Donc plus que les quotas, ce sont les modalités de ces nouveaux quotas qui devront faire l’objet d’amples concertations. Je propose de créer des groupes de travail transversaux au sein desquels artistes hommes et femmes, directeurs et directrices d’institutions culturelles, sociologues, politiques se pencheront concrètement et durablement sur la question, pour élaborer ensemble une loi adaptée. 
 
Il s’agira autant de réfléchir à la durée provisoire pendant laquelle les quotas doivent être appliqués, que de s’interroger sur la pertinence de quotas paritaires au profit de quotas avec un minimum de 50% de femmes, pour ré-équilibrer la balance. Il faudra se demander s’il est plus pertinent d’imposer la parité au sein des équipes artistiques (comédien.n.es, technicien·ne·s confondu·e·s) ou au plateau (comédiens, comédiennes). Car il est facile d’imaginer les problèmes qui pourront être rencontrés avec une application stricte de tels quotas. Mais ne devrions-nous pas plutôt penser à ces cas comme à des exceptions et envisager un système de cas dérogatoires qui justifieraient autrement leur attention portée à la diversité sur une saison complète ?
━━━━
Consigne 1:
Répondez brièvement à ces questions sur l'extrait consacré aux quotas.
(a) Qui ferait partie des groupes de travail transversaux proposés ?
(b) Quel pourcentage minimum de femmes est évoqué pour ré-équilibrer la balance ?
(c) Entre quels deux niveaux faut-il se demander où imposer la parité ?
Consigne 2:
Indiquez si chacune des affirmations suivantes est conforme à l'extrait consacré aux quotas. Répondez par oui ou par non, puis citez les mots de l'extrait qui le justifient.
(a) L'extrait propose la création de groupes de travail transversaux.
(b) Selon l'extrait, les quotas devraient être appliqués de façon définitive.
(c) L'extrait affirme qu'une application stricte des quotas ne posera aucune difficulté.
Consigne 3: Poursuivez l'extrait consacré aux quotas à partir de sa dernière phrase.

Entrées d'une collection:
━━━━
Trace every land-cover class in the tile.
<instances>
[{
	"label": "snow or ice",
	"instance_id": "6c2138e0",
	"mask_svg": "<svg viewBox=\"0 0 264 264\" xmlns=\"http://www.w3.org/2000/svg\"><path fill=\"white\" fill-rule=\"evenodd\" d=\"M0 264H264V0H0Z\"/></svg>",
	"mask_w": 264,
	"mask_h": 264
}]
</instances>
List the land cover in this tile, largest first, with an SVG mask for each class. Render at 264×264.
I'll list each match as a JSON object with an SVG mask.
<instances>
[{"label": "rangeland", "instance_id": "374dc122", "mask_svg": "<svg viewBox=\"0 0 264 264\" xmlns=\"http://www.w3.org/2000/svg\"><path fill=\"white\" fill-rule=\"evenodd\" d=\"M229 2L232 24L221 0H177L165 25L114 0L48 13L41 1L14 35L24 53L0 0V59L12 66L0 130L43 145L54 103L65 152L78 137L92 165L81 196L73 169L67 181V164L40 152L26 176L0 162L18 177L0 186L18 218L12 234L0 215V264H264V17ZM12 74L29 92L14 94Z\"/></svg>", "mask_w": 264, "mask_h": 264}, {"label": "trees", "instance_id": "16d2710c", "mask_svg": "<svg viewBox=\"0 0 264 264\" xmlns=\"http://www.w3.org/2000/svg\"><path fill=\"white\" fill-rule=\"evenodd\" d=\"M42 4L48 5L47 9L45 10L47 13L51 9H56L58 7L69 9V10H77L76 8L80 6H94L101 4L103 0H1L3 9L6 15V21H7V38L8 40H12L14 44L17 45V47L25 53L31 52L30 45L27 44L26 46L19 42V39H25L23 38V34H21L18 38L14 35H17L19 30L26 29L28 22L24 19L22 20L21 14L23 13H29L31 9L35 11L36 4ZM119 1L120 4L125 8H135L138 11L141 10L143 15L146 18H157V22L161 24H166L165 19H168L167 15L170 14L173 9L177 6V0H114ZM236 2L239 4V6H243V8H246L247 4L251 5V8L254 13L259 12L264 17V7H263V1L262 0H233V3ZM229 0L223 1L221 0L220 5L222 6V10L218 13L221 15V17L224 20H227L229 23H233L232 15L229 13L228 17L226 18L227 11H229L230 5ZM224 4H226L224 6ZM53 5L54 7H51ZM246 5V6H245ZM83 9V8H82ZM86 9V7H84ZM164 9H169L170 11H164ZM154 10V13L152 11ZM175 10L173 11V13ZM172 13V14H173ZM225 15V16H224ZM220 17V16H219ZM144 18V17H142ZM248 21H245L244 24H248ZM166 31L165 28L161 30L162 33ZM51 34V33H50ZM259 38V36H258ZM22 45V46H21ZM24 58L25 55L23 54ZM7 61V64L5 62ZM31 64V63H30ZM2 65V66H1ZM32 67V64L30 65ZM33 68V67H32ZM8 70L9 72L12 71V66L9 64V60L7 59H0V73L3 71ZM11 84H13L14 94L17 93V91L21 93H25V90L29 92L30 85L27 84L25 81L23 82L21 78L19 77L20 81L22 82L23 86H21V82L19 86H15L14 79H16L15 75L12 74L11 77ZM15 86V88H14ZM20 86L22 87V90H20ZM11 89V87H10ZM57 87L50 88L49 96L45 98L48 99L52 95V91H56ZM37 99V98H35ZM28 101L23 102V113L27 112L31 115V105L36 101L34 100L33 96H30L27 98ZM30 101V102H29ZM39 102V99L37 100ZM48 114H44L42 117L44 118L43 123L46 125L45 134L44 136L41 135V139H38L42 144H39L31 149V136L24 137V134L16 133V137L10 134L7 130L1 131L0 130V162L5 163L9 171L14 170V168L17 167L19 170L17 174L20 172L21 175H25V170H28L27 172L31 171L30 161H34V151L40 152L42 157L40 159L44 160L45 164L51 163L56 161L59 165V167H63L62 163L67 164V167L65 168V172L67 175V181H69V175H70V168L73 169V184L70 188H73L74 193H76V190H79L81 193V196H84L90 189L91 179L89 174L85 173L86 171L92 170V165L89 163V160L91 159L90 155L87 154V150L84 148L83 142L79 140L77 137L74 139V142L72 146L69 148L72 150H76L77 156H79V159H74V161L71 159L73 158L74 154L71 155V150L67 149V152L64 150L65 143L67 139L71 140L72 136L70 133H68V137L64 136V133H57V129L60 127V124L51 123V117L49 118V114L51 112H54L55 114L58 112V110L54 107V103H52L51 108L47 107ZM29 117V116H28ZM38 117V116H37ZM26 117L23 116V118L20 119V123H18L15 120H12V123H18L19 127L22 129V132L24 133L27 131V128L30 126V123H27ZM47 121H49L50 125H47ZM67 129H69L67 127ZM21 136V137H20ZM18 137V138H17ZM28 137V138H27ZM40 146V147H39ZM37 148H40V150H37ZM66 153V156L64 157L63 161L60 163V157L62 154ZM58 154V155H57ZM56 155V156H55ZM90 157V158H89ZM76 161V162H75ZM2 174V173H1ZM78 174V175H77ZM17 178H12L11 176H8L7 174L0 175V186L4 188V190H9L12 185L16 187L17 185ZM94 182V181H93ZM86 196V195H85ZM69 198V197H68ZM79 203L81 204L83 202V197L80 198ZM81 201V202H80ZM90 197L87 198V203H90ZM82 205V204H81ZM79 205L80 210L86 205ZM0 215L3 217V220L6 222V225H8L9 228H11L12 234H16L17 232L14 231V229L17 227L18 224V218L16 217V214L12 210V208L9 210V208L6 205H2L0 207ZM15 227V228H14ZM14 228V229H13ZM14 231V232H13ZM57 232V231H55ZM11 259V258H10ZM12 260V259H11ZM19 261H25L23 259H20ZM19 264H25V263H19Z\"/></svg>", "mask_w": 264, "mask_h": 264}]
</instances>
━━━━
Corrigé 1:
(a) Des artistes hommes et femmes, des directeurs et directrices d'institutions culturelles, des sociologues et des politiques.
(b) Un minimum de 50 % de femmes.
(c) Au sein des équipes artistiques (comédien.n.es, technicien·ne·s confondu·e·s) ou au plateau (comédiens, comédiennes).

Corrigé 2:
(a) Oui : « Je propose de créer des groupes de travail transversaux ».
(b) Non : « la durée provisoire pendant laquelle les quotas doivent être appliqués ».
(c) Non : « il est facile d’imaginer les problèmes qui pourront être rencontrés avec une application stricte de tels quotas ».

Corrigé 3:
 
Quoi qu’il en soit, l’argument selon lequel les pièces de théâtre se composent de trop de rôles masculins pour qu’une telle loi soit appliquée, reflète bien à quel point le serpent se mord la queue. Ne serait-ce pas l’occasion de ré-écrire des pièces qui donnent la part belle aux comédiennes, aux femmes, et qui passent le test de Bechdel, pour contrebalancer le trop grand nombre de pièces qui les oublient ? 
 
Il sera aussi nécessaire d’envisager sérieusement des alternatives aux quotas un peu moins connues. Telles que, par exemple, l’obligation à rendre compte annuellement d’une attention portée à la diversité au sens large, incluant le genre, mais aussi la couleur de peau. Car la question des quotas homme-femme est évidemment cousine de la sous-représentativé des personnes non-blanches dans nos institutions. Il faut donc envisager ces questions de manière transversale, quand on constate que les institutions sont encore en 2020 majoritairement dirigées par des hommes blancs. Dans ce domaine, nos yeux usés auraient besoin de nouvelles lunettes.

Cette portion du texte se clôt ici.